Raymond James downgraded Microsoft to Market Perform due to Xbox hardware sales decline and spending concerns. However, Microsoft shows strong fundamentals with 14.93% revenue growth, 39.34% net margins, and robust cloud and productivity segments. Meyka AI rates MSFT with an A grade, and Wall Street remains bullish with 65 Buy ratings. The downgrade may offer a buying opportunity for long-term investors, with a one-year price target of $524.66. These forecasts are not guaranteed.

FAQs

Why did Raymond James downgrade MSFT in May 2026?

Raymond James downgraded MSFT to Market Perform due to a 33% decline in Q3 Xbox hardware sales. The analyst cited concerns about consumer spending on gaming hardware and weakness in the More Personal Computing segment affecting near-term growth.

What is the current analyst consensus on MSFT stock?

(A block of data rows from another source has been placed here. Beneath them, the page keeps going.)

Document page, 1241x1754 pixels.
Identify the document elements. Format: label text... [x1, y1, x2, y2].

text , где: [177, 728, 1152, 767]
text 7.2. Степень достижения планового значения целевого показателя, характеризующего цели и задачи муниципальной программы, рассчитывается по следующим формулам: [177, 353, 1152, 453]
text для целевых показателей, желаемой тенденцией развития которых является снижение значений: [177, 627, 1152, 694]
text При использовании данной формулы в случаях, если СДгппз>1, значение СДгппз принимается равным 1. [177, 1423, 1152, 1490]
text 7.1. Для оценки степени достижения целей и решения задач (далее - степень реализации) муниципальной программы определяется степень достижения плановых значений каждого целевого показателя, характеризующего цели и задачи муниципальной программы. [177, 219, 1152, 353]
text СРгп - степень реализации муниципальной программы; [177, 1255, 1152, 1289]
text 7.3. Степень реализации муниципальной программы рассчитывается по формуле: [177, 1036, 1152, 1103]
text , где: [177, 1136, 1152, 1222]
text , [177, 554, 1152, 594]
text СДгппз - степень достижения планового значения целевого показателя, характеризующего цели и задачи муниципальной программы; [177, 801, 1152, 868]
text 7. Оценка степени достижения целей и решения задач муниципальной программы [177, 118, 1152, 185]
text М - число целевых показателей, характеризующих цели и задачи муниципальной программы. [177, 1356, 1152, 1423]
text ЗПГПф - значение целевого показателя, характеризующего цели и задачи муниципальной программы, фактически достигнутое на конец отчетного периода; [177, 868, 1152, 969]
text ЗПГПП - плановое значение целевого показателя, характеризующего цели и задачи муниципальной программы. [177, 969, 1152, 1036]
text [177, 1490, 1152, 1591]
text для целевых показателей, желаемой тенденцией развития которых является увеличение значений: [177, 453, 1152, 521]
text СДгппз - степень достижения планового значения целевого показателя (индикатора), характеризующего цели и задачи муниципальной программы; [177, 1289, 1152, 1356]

Wall Street maintains a strong bullish stance with 65 Buy ratings and only 2 Hold ratings. The consensus score of 3.00 reflects broad support. Meyka AI rates MSFT with an A grade based on financial metrics, sector performance, and analyst consensus.

How does MSFT’s valuation compare after the downgrade?

MSFT trades at a PE ratio of 24.49x and price-to-sales of 9.64x, reflecting premium valuation. The PEG ratio of 0.82 suggests reasonable valuation relative to growth. The downgrade highlights concerns about sustaining these multiples amid gaming weakness.

What are Meyka AI’s price forecasts for MSFT?

Meyka AI forecasts MSFT at $524.66 within one year, $627.83 in three years, and $731.40 in five years. These projections assume recovery in gaming and continued cloud growth, implying 27.5% upside from current $411.38 levels.

Does the MSFT downgrade affect the dividend?

No. Microsoft maintains a $3.48 dividend per share with 0.84% yield and 10.59% year-over-year growth. The payout ratio of 20.65% provides room for future increases despite the Raymond James downgrade.

Disclaimer:

Stock markets involve risks. This content is for informational purposes only. Analyst ratings are opinions and not guarantees of future performance. Past performance does not guarantee future results. Meyka AI PTY LTD provides market analysis and data insights, not financial advice. Always conduct your own research and consider consulting a licensed financial advisor.